Question

In a \[\Delta PQR\], if \[\angle QPR={{75}^{o}}\] and \[\angle QRP={{40}^{o}}\], then \[\angle PQR=\]
(a) \[{{65}^{o}}\]
(b) \[{{79}^{o}}\]
(c) \[{{72}^{o}}\]
(d) \[{{89}^{o}}\]

Answer 1

Hint: We know that the sum of the angles of a triangle is equal to \[{{180}^{o}}\] and we have two angles of the triangle, then we will assume the third angle to be a variable and find the sum of all the three angles and equate it to \[{{180}^{o}}\] and we will get the measure of the third angle.

Complete step-by-step answer:

We have been given that in a \[\Delta PQR\], \[\angle QPR={{75}^{o}}\] and \[\angle QRP={{40}^{o}}\]. Let us draw the triangle as shown below. Then, we can mark all the given angles.

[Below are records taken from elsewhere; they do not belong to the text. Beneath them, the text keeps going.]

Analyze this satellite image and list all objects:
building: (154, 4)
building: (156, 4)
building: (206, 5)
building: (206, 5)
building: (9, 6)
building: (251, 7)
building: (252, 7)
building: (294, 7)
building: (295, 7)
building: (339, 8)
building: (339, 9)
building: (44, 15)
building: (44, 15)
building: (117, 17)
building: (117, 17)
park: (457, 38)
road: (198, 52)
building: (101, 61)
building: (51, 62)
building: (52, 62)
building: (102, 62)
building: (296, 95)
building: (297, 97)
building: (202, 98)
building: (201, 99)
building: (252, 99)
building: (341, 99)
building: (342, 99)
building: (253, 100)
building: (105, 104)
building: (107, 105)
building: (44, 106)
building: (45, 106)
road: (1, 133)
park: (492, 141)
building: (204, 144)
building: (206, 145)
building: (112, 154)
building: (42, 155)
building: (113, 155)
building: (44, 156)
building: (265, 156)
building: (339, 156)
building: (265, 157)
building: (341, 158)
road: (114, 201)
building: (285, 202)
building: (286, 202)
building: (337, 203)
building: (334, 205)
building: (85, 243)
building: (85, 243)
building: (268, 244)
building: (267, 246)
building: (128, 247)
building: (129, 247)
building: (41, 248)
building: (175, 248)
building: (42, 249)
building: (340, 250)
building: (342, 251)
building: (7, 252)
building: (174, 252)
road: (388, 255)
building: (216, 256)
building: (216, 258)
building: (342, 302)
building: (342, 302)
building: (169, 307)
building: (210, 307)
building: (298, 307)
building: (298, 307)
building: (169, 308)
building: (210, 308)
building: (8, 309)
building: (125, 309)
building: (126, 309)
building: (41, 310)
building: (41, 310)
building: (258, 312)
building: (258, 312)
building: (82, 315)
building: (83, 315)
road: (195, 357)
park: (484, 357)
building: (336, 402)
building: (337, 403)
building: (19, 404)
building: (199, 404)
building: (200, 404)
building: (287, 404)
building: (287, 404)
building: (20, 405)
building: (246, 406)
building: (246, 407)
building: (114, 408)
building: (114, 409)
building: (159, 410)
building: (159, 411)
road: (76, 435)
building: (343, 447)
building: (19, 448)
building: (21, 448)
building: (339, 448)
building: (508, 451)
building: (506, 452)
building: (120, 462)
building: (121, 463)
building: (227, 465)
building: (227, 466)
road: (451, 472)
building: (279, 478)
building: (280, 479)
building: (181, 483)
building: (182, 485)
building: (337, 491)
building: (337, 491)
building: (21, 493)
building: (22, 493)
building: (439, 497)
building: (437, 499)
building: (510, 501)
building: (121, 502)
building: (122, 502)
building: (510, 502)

Now, let us assume \[\angle PQR\] to be x. As we know that the sum of the angle of a triangle is equal to \[{{180}^{o}}\], we can add all the angles as shown below,

\[\Rightarrow x+{{75}^{o}}+{{40}^{o}}={{180}^{o}}\]

On subtracting \[{{75}^{o}}\] from both the sides of the equality, we get,

\[x+{{75}^{o}}-{{75}^{o}}+{{40}^{o}}={{180}^{o}}-{{75}^{o}}\]

\[\Rightarrow x+40={{105}^{o}}\]

Again on subtracting \[{{40}^{o}}\] from both the sides of the equality, we get,

\[x+{{40}^{o}}-{{40}^{o}}={{105}^{o}}-{{40}^{o}}\]

\[\Rightarrow x={{65}^{o}}\]

Hence, we have found out \[\angle PQR={{65}^{o}}\]

Therefore, the correct answer is the option (a).

Note: Students have to be careful while solving the equation. They need to remember that the sum of the angles of a triangle is equal to \[{{180}^{o}}\]. Students also should not forget to draw the diagram of the given figure, i.e the triangle as it will help you to analyze the problem easily.